How do I request my records?
Medical records can be requested by fax at 336-376-6425 or through email at admin@icare-counseling.com. A Release of Information is needed to authorize the sending of medical records. Upon receipt of medical records request and release of information, it may take 7 – 14 business days for records request fulfillment.
A minimum fee of $10 will be charged for processing medical records requests. This fee may increase based on the information requested, format requested, and actual labor needed for summary (upon request) and copying records for completing fulfillment. The rate of $25 per hour for reasonable labor to fulfill requests would also be assessed. An itemized invoice will be provided and payment is required before the record is released.
How can I pay for services?
A credit card or debit card or medical payment card (ie: HSA) is required on file for session fees. Service fees are paid at the time services are rendered. We do not accept cash or check payments.
Are sessions confidential?
Yes; information that is shared is kept confidential except in a few situations. These would include if the information shared indicates harm, threat, and/or danger to yourself or others; and if your medical records are subpoenaed. In each situation, we would provide the least amount of information necessary to honor confidentiality and promote safety. Upon entering treatment, your clinician would discuss limits to confidentiality and answer any additional questions that you may have.
Do you offer a sliding scale?
We do not offer a sliding scale at this time.
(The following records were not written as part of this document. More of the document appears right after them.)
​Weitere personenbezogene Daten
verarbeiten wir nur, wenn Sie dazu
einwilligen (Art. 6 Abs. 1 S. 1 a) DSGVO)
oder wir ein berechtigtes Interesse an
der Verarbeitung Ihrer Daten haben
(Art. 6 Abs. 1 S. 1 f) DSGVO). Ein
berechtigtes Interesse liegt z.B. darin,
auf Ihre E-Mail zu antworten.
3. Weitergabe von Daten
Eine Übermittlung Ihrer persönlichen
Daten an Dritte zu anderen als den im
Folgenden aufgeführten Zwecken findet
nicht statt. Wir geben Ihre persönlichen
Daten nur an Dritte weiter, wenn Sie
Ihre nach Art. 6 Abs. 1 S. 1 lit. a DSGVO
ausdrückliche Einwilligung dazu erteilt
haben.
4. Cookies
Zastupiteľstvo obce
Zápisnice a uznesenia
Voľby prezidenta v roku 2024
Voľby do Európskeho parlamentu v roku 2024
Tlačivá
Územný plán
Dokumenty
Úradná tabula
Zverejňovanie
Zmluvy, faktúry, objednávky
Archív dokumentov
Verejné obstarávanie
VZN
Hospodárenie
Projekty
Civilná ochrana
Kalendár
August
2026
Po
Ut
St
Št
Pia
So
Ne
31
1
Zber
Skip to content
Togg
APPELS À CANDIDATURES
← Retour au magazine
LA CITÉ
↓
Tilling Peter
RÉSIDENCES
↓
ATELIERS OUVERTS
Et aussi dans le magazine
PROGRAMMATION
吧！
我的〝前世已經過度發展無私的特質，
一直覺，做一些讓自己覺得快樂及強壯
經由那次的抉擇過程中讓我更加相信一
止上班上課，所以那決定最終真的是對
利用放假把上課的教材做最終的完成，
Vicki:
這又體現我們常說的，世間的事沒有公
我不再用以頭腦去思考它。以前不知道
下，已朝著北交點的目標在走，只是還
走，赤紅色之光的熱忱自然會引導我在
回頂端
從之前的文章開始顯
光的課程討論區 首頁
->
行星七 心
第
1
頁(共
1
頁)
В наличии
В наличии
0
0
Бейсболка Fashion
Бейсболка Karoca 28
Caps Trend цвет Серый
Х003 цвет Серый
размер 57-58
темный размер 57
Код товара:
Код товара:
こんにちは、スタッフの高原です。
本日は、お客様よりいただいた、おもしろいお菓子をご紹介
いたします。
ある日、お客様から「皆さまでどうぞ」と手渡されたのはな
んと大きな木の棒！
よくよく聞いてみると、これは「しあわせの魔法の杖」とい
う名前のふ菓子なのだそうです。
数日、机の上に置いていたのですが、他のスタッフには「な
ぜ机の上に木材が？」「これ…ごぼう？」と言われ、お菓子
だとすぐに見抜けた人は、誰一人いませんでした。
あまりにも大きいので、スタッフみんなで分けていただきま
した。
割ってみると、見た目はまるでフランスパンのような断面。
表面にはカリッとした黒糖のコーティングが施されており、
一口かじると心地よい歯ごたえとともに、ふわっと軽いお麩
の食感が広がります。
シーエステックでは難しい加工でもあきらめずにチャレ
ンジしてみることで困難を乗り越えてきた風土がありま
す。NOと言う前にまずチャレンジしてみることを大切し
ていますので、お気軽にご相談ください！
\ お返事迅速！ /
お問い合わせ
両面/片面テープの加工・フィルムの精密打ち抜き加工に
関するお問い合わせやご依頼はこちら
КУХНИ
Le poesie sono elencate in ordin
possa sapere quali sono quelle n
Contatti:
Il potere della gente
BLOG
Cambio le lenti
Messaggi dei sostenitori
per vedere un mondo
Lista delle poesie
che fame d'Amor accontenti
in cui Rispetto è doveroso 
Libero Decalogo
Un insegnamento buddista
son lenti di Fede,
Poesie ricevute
What questions may I ask my insurance company to ensure they will cover my sessions?
Does my health insurance plan include mental health benefits?
Do I have a deductible? If so, what is it and have I met it yet?
Do I have copayment or coinsurance fees with my mental health benefits? If so, what are they?
Does my plan limit how many sessions per calendar year I can have? If so, what is the limit?
Do I need a referral from my primary care physician for services to be covered?